作業の進め方 => 下の文書の抜粋について、次の記述が内容と合うかをそれぞれ「はい」か「いいえ」で答え、判断の決め手となる本文の語句をそのまま引用せよ。(a) 筆者は友人を見つけるため、探偵に家出調査を頼んだ。(b) 筆者にはまだ家族がいない。(c) 筆者は会社から給料を前借りした。

文書の抜粋 =>
親友だった男の素行調査

親友だと思っていた同性男性の借金の保証人になった私ですが、その人物が行方をくらましてしまい、肩代わりをしなければならなくなりました。

借金の金額は、一年や二年働いただけでは返済ができない大金、保証人になってしまった私が悪いとは言え、逃げた友人が見つかれば私が借金を返済しなくて済むため、探偵に友人を見つけるべく家出調査をお願いしました。

保証人になる前は、借金をしても友人が夜逃げをする事など無いだろうと思っていましたし、万が一借金を背負う事になっても、借金生活などへっちゃらだと甘く見ていました。

借金を苦に自暴自棄になり犯罪を犯したり、自殺をしたり、横領をしたりする人々がいる世界です。

私もいざ借金を実際に背負うとその重さに身を投げたくなってしまいました。

自分も失踪してしまえば楽になれるのかもしれませんが、既に家族もおり、会社において築き上げた地位もあり、全てを捨てるわけにはいきませんでした。

会社からは給料を前借し、家族には苦しい思いをさせて節約をし、毎日借金の取立てに苦しむハメになりました。

娘、妻にも身体を酷使してもらい働かせ、この世の地獄かと思うほどでした。

友人さえ見つかればこの地獄から抜け出せるのだと、探偵には必ず友人を見つけて欲しい、と頼み込みました。

探偵、と聞くとどこか不透明な印象があったためにもしかしたら見つからないかも、といった残念な事態を想定していました。

データ抜粋 =>
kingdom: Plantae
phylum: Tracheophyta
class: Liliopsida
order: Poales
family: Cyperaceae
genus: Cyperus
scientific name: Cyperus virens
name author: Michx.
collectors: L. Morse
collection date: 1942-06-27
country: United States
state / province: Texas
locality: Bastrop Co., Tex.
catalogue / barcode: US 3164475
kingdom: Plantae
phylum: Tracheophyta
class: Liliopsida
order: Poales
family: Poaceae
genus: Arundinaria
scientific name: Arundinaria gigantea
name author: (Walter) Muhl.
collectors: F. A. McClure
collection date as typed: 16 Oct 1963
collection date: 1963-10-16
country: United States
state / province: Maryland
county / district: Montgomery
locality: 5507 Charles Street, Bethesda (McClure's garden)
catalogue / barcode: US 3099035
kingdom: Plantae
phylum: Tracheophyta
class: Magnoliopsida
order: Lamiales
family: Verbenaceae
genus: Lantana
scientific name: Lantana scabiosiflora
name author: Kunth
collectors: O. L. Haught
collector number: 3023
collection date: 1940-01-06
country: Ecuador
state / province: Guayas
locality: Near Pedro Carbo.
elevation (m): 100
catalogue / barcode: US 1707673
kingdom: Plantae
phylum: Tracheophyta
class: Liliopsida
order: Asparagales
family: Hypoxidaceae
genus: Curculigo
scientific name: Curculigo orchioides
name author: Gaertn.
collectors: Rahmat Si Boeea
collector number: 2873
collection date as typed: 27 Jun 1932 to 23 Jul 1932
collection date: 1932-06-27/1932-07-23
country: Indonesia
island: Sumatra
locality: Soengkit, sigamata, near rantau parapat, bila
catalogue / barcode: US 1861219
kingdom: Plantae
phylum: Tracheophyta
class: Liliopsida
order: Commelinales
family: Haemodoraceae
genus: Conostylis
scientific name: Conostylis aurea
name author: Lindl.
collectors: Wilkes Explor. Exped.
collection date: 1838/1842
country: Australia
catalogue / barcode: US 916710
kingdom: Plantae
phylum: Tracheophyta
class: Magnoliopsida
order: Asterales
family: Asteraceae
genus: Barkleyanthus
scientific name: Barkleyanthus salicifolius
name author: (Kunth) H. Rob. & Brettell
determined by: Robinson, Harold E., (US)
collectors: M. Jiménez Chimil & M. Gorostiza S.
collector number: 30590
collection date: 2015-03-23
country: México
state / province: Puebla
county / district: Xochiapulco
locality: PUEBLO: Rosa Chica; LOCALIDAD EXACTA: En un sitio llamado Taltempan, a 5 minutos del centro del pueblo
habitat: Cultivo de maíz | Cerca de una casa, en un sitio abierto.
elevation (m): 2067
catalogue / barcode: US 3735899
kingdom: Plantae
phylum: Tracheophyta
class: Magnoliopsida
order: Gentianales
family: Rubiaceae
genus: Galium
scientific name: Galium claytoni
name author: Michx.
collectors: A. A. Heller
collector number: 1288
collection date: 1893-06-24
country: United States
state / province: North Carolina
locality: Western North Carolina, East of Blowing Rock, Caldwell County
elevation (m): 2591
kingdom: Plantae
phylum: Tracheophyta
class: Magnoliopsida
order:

回答 =>
(a) はい。「探偵に友人を見つけるべく家出調査をお願いしました」
(b) いいえ。「既に家族もおり」
(c) はい。「会社からは給料を前借し」